----- Source document

The orientation of structures can be easily observed, and the relationship
of structures to one another in 3-dimensional space is accurately
perceived.
Make
sure that the left-eye and right-eye images are focused at the same depth
into the specimen. To achieve this, focus the microscope on a small detail
in the specimen. Then focus each eyepiece on the same small detail.
Oblique
Illumination:
Press
the button marked Oblique to
engage the oblique aperture mask. This will create oblique illumination,
which increases the depth of field, the contrast and the resolution of the
image. Highlights and shadows are emphasized.
The
direction of the apparent highlighting can be control by adjusting the
position of the oblique aperture mask. Pressing the N
button on the Control Box will create highlights on the top of structures
and shadows below. Pressing the S
button will have the opposite effect.
An
important feature of oblique illumination is that it creates angled views
of the specimen. Pressing the
L button on the Control Box
creates a left-eye view of the specimen, while pressing the R
button creates a right-eye view. The L
and R buttons are used to take
stereo-pair images (see Documentation
of 3D Images).
The angular size of the
sector-shaped oblique aperture mask can affect the apparent angle of view
of the image of the specimen. An oblique aperture mask that passes light
through a smaller sector-shaped opening will increase the angle of view or
parallax angle of the specimen, compared with an oblique aperture mask
that passes light through a larger sector opening. The smaller the opening
in the aperture mask the greater will be the contrast, depth of field and
parallax angle (3D depth). However, when the aperture is too small there
can also be a reduction in resolution. The effect of using different
aperture masks is very dependent on the particular specimen being
examined.
Several
different size aperture masks are available and can be purchased from the
Edge 3D Imaging web site (www.edge-3D.com). Sector openings of 180, 120,
90 and 60 degrees are available. The individual aperture masks are easily
removed and replaced using a small jeweler screwdriver.
To
change the oblique aperture mask:
·
Turn of the unit at the rear of the illuminator and unplug the
power supply.

----------

Reproduce word for word the stretch of the microscope passage from "The orientation of" through "shadows are emphasized.". The listing after this point has no connection to the microscope passage.

----- Recorded data

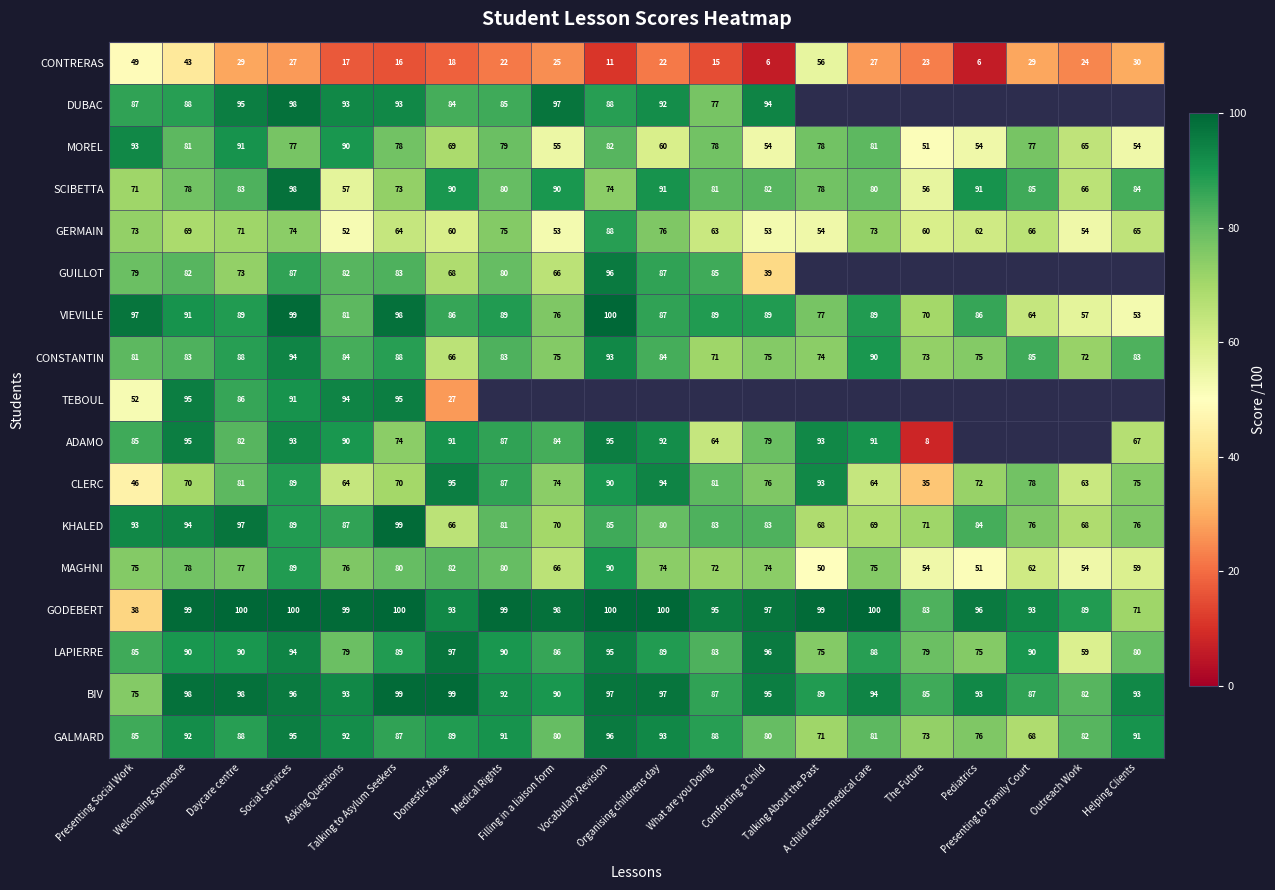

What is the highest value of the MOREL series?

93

----------

### Solution to this exercise
The orientation of structures can be easily observed, and the relationship
of structures to one another in 3-dimensional space is accurately
perceived.
Make
sure that the left-eye and right-eye images are focused at the same depth
into the specimen. To achieve this, focus the microscope on a small detail
in the specimen. Then focus each eyepiece on the same small detail.
Oblique
Illumination:
Press
the button marked Oblique to
engage the oblique aperture mask. This will create oblique illumination,
which increases the depth of field, the contrast and the resolution of the
image. Highlights and shadows are emphasized.